- [Instruction]
Records follow. Copy every line with "средства".

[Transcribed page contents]
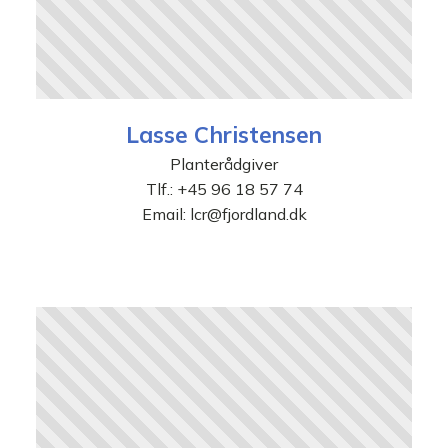
Lasse Christensen
Planterådgiver
Tlf.:
+45 96 18 57 74
Email:
lcr@fjordland.dk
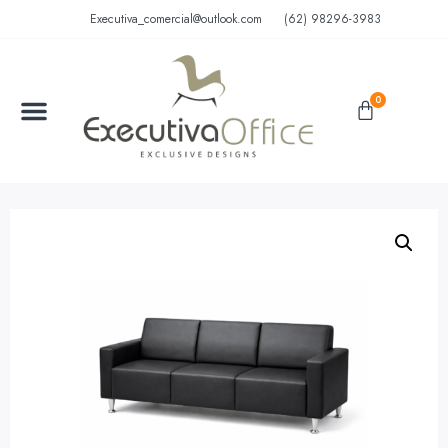
Executiva_comercial@outlook.com
(62) 98296-3983
0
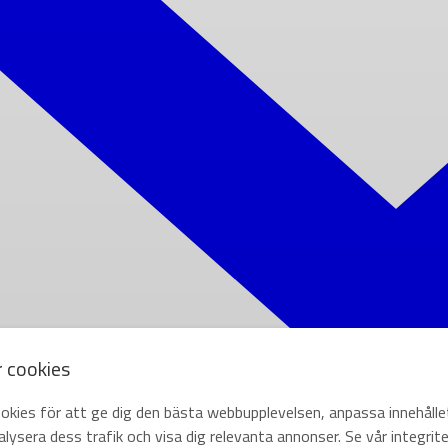
r cookies
okies för att ge dig den bästa webbupplevelsen, anpassa innehålle
lysera dess trafik och visa dig relevanta annonser. Se vår integrite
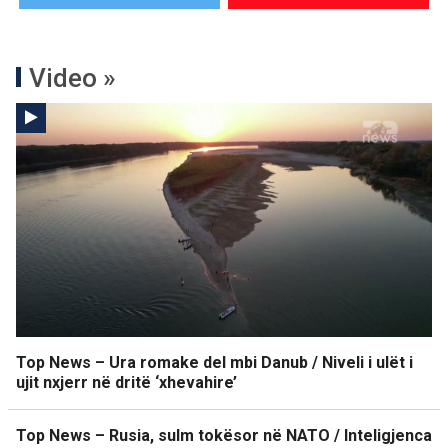
Video »
Top News – Ura romake del mbi Danub / Niveli i ulët i
ujit nxjerr në dritë ‘xhevahire’
Top News – Rusia, sulm tokësor në NATO / Inteligjenca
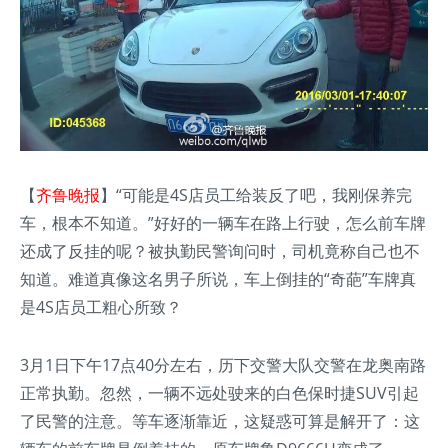
【
齐鲁晚报
】“可能是4S店员工给装反了吧，我刚保养完
车，根本不知道。”好好的一辆车在路上行驶，怎么前车牌
还成了反挂的呢？被执勤民警询问时，司机竟称自己也不
知道。难道真像这名男子所说，车上倒挂的“奇葩”车牌真
是4S店员工粗心所致？
3月1日下午17点40分左右，历下交警大队交警在龙奥南路
正常执勤。忽然，一辆不远处驶来的白色保时捷SUV引起
了民警的注意。等车逐渐靠近，这疑惑可算是解开了：这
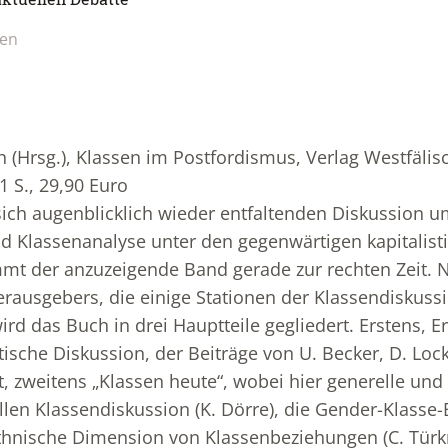
ien
 (Hrsg.), Klassen im Postfordismus, Verlag Westfäli
1 S., 29,90 Euro
sich augenblicklich wieder entfaltenden Diskussion u
d Klassenanalyse unter den gegenwärtigen kapitalist
t der anzuzeigende Band gerade zur rechten Zeit. N
rausgebers, die einige Stationen der Klassendiskussi
wird das Buch in drei Hauptteile gegliedert. Erstens, 
tische Diskussion, der Beiträge von U. Becker, D. Lo
t, zweitens „Klassen heute“, wobei hier generelle und
llen Klassendiskussion (K. Dörre), die Gender-Klasse
thnische Dimension von Klassenbeziehungen (C. Türk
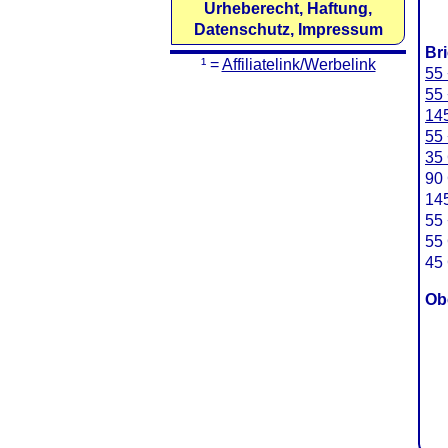
Urheberecht, Haftung,
Datenschutz, Impressum
Br
¹ =
Affiliatelink/Werbelink
55 
55 
145
55 
35 
90 
145
55 
55 
45 
Ob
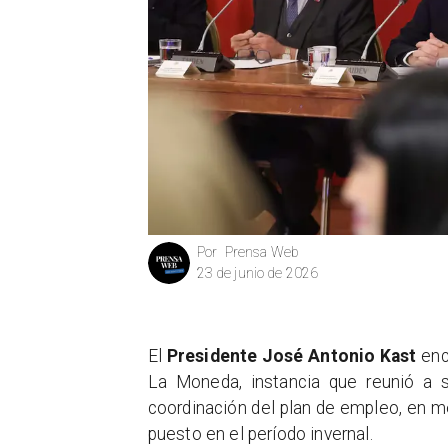
Prensa Web
Por
23 de junio de 2026
El
Presidente José Antonio Kast
enc
La Moneda, instancia que reunió a 
coordinación del plan de empleo, en m
puesto en el período invernal.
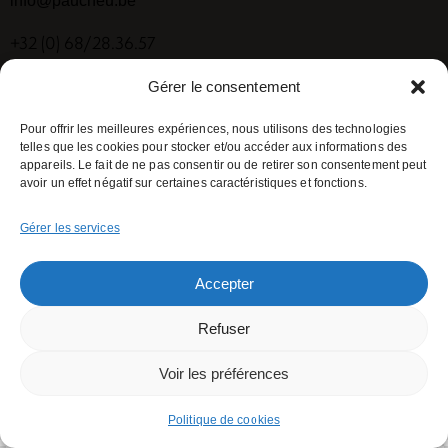
info@paucheu.be
+32 (0) 68/28.36.57
Gérer le consentement
Socials
Pour offrir les meilleures expériences, nous utilisons des technologies
Facebook
telles que les cookies pour stocker et/ou accéder aux informations des
appareils. Le fait de ne pas consentir ou de retirer son consentement peut
avoir un effet négatif sur certaines caractéristiques et fonctions.
Newsletter
Gérer les services
[mc4wp_form id="461" element_id="style-9"]
Accepter
Refuser
AxiomThemes
© {{Y}}. All rights reserved.
Voir les préférences
Politique de cookies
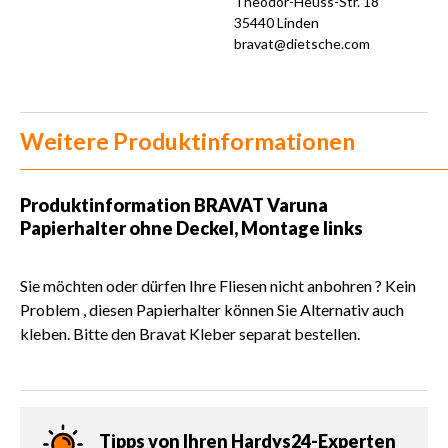
Theodor-Heuss-Str. 18
35440 Linden
bravat@dietsche.com
Weitere Produktinformationen
Produktinformation
BRAVAT Varuna
Papierhalter ohne Deckel, Montage links
Sie möchten oder dürfen Ihre Fliesen nicht anbohren ? Kein
Problem , diesen Papierhalter können Sie Alternativ auch
kleben. Bitte den Bravat Kleber separat bestellen.
Tipps von Ihren Hardys24-Experten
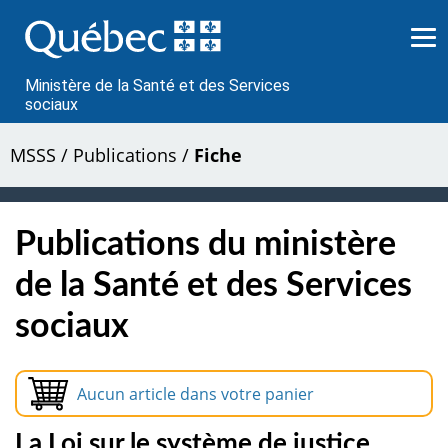
Passer
au
contenu
Ministère de la Santé et des Services
sociaux
MSSS
/
Publications
/
Fiche
Publications du ministère
de la Santé et des Services
sociaux
Aucun article dans votre panier
La Loi sur le système de justice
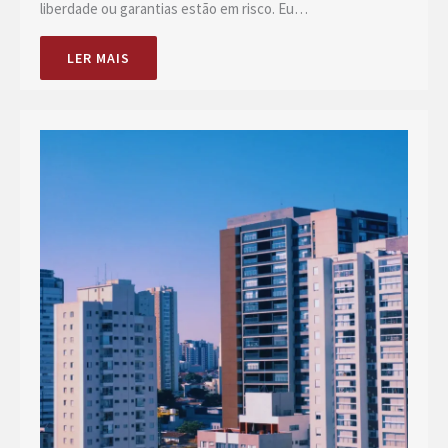
liberdade ou garantias estão em risco. Eu…
LER MAIS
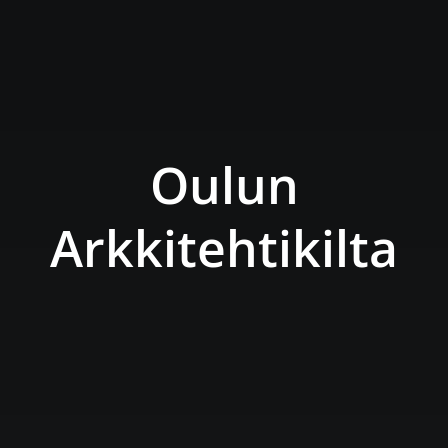
Oulun
Arkkitehtikilta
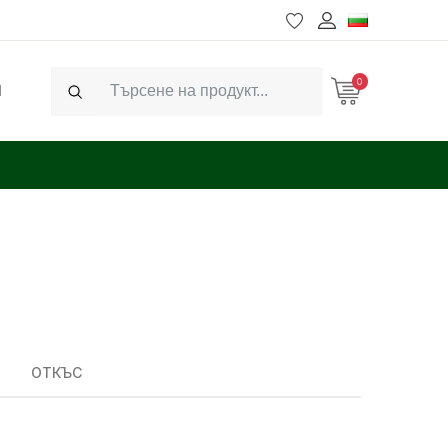
0
Ч
Search
ОТКЪС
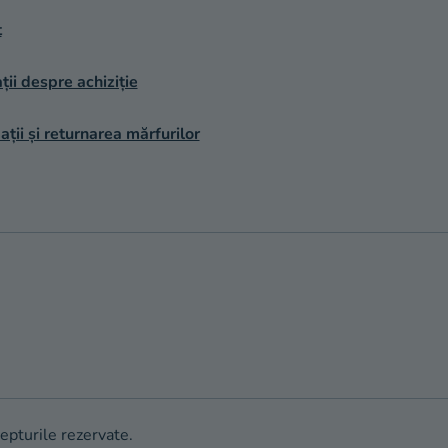
t
ții despre achiziție
ții și returnarea mărfurilor
repturile rezervate.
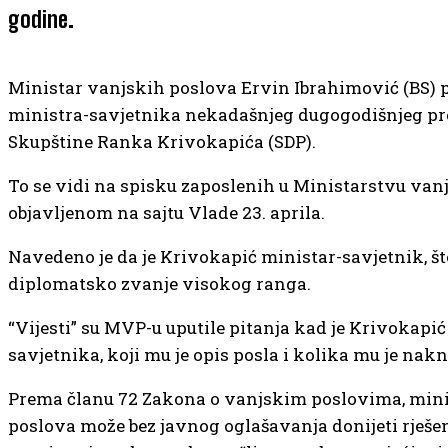
godine.
Ministar vanjskih poslova Ervin Ibrahimović (BS) p
ministra-savjetnika nekadašnjeg dugogodišnjeg p
Skupštine Ranka Krivokapića (SDP).
To se vidi na spisku zaposlenih u Ministarstvu van
objavljenom na sajtu Vlade 23. aprila.
Navedeno je da je Krivokapić ministar-savjetnik, št
diplomatsko zvanje visokog ranga.
“Vijesti” su MVP-u uputile pitanja kad je Krivokap
savjetnika, koji mu je opis posla i kolika mu je nak
Prema članu 72 Zakona o vanjskim poslovima, mini
poslova može bez javnog oglašavanja donijeti rješen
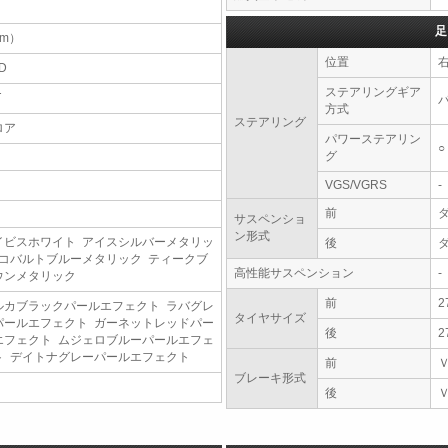
足
（m）
位置
D
ステアリングギア
T
方式
ステアリング
ロア
パワーステアリン
○
グ
VGS/VGRS
-
前
サスペンショ
ン形式
イビスホワイト アイスシルバーメタリッ
後
 コバルトブルーメタリック ティークブ
高性能サスペンション
-
ウンメタリック
前
2
ルカブラックパールエフェクト ラバグレ
タイヤサイズ
パールエフェクト ガーネットレッドパー
後
2
エフェクト ムジェロブルーパールエフェ
ト デイトナグレーパールエフェクト
前
ブレーキ形式
後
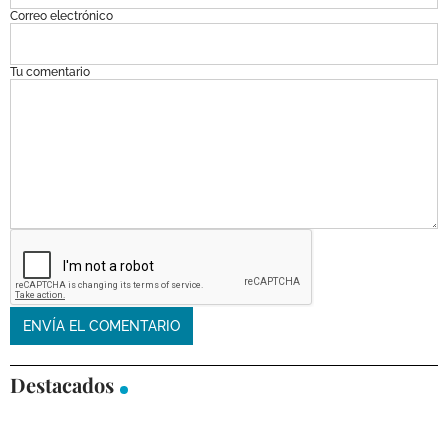
Correo electrónico
Tu comentario
Destacados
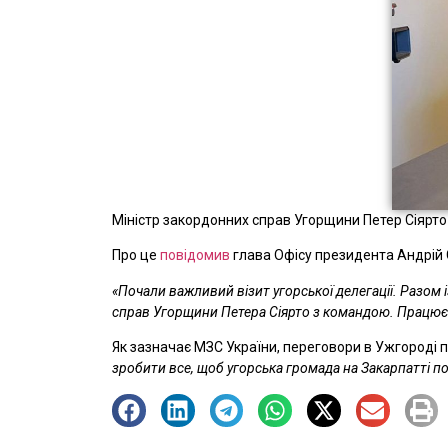
Міністр закордонних справ Угорщини Петер Сіярто
Про це
повідомив
глава Офісу президента Андрій 
«Почали важливий візит угорської делегації. Разом
справ Угорщини Петера Сіярто з командою. Працюєм
Як зазначає МЗС України, переговори в Ужгороді п
зробити все, щоб угорська громада на Закарпатті п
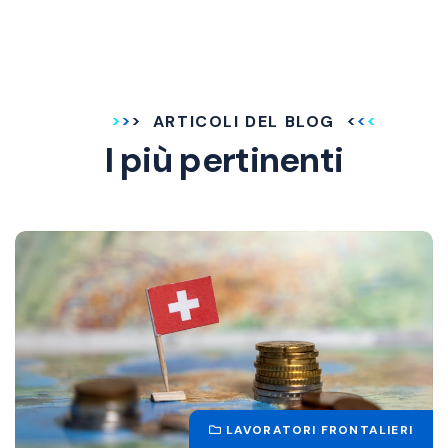
ARTICOLI DEL BLOG
I più pertinenti
LAVORATORI FRONTALIERI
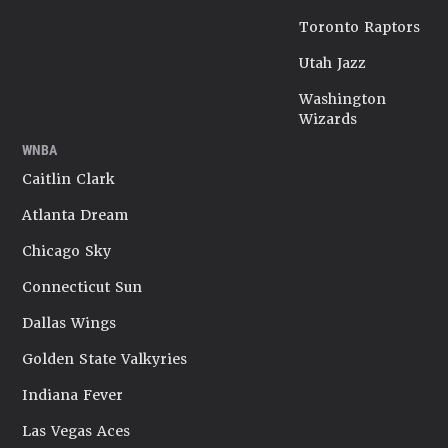
Toronto Raptors
Utah Jazz
Washington
Wizards
WNBA
Caitlin Clark
Atlanta Dream
Chicago Sky
Connecticut Sun
Dallas Wings
Golden State Valkyries
Indiana Fever
Las Vegas Aces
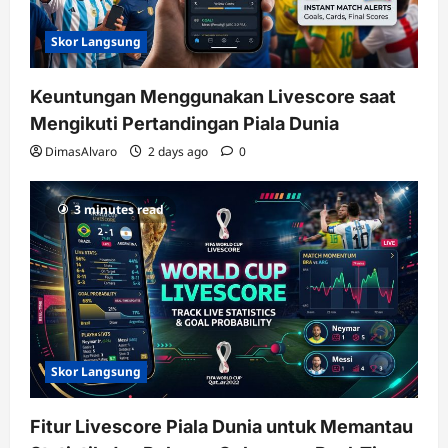
Skor Langsung
Keuntungan Menggunakan Livescore saat
Mengikuti Pertandingan Piala Dunia
DimasAlvaro
2 days ago
0
3 minutes read
Skor Langsung
Fitur Livescore Piala Dunia untuk Memantau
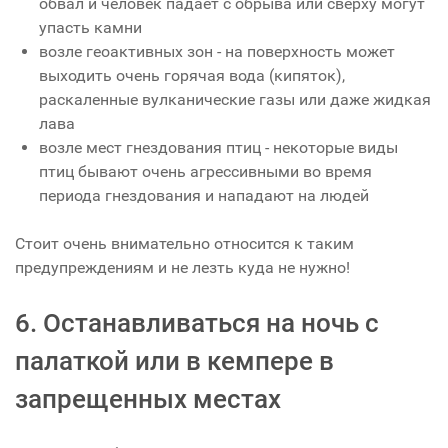
обвал и человек падает с обрыва или сверху могут
упасть камни
возле геоактивных зон - на поверхность может
выходить очень горячая вода (кипяток),
раскаленные вулканические газы или даже жидкая
лава
возле мест гнездования птиц - некоторые виды
птиц бывают очень агрессивными во время
периода гнездования и нападают на людей
Стоит очень внимательно относится к таким
предупреждениям и не лезть куда не нужно!
6. Останавливаться на ночь с
палаткой или в кемпере в
запрещенных местах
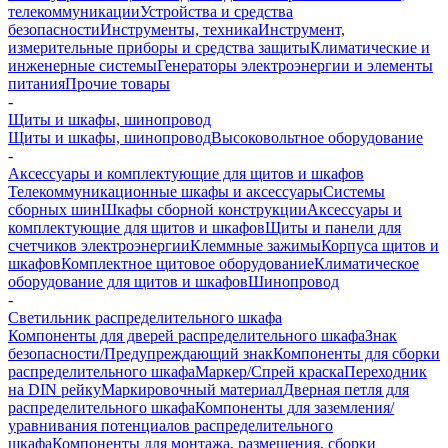
телекоммуникации
Устройства и средства
безопасности
Инструменты, техника
Инструмент,
измерительные приборы и средства защиты
Климатические и
инженерные системы
Генераторы электроэнергии и элементы
питания
Прочие товары
-
Щиты и шкафы, шинопровод
Щиты и шкафы, шинопровод
Высоковольтное оборудование
-
Аксессуары и комплектующие для щитов и шкафов
Телекоммуникационные шкафы и аксессуары
Системы
сборных шин
Шкафы сборной конструкции
Аксессуары и
комплектующие для щитов и шкафов
Щиты и панели для
счетчиков электроэнергии
Клеммные зажимы
Корпуса щитов и
шкафов
Комплектное щитовое оборудование
Климатическое
оборудование для щитов и шкафов
Шинопровод
-
Светильник распределительного шкафа
Компоненты для дверей распределительного шкафа
Знак
безопасности/Предупреждающий знак
Компоненты для сборки
распределительного шкафа
Маркер/Спрей краска
Переходник
на DIN рейку
Маркировочный материал
Дверная петля для
распределительного шкафа
Компоненты для заземления/
уравнивания потенциалов распределительного
шкафа
Компоненты для монтажа, размещения, сборки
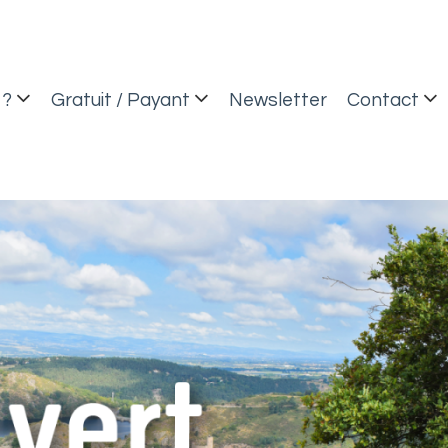
 ?
Gratuit / Payant
Newsletter
Contact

- [Written solution]
Устройства и средства
измерительные приборы и средства защиты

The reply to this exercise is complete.